══ RECORDS SUPPLIED

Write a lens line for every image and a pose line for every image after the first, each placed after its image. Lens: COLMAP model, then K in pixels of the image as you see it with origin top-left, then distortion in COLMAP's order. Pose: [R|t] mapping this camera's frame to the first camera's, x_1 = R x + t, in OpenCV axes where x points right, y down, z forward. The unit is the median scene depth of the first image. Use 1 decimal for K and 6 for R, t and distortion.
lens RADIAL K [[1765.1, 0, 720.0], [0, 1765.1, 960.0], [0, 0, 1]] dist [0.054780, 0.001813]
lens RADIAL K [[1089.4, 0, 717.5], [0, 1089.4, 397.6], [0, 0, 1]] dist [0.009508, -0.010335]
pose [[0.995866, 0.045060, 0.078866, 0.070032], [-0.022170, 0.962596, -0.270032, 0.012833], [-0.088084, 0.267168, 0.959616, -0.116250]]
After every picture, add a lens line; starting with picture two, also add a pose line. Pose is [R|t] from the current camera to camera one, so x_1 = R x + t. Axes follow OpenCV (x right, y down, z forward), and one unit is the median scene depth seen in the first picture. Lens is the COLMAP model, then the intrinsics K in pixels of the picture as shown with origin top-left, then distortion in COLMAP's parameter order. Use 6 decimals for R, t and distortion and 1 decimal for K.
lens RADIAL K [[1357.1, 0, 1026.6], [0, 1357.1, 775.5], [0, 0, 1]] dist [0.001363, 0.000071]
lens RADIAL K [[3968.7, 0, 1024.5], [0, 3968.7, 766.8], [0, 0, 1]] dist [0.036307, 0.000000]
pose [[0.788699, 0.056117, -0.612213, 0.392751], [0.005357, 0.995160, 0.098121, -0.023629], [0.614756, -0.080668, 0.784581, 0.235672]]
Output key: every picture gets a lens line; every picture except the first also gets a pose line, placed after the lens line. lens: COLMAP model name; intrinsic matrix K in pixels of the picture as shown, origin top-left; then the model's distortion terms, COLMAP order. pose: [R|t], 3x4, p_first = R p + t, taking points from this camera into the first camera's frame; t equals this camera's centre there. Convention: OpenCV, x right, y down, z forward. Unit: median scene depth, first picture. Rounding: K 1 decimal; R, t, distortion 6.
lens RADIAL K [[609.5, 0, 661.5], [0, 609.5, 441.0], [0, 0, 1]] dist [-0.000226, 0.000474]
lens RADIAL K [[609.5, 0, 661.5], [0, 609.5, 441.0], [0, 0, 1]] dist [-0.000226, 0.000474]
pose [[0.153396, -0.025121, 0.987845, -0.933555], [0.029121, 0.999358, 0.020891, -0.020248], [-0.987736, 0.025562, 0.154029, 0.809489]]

════

**ABOUT THIS EXERCISE**
Copy out, unchanged, every line from the start of the items through the line containing "0.267168, 0.959616, -0.116250]]", with both of those lines included.

**FINAL ANSWER**
Write a lens line for every image and a pose line for every image after the first, each placed after its image. Lens: COLMAP model, then K in pixels of the image as you see it with origin top-left, then distortion in COLMAP's order. Pose: [R|t] mapping this camera's frame to the first camera's, x_1 = R x + t, in OpenCV axes where x points right, y down, z forward. The unit is the median scene depth of the first image. Use 1 decimal for K and 6 for R, t and distortion.
lens RADIAL K [[1765.1, 0, 720.0], [0, 1765.1, 960.0], [0, 0, 1]] dist [0.054780, 0.001813]
lens RADIAL K [[1089.4, 0, 717.5], [0, 1089.4, 397.6], [0, 0, 1]] dist [0.009508, -0.010335]
pose [[0.995866, 0.045060, 0.078866, 0.070032], [-0.022170, 0.962596, -0.270032, 0.012833], [-0.088084, 0.267168, 0.959616, -0.116250]]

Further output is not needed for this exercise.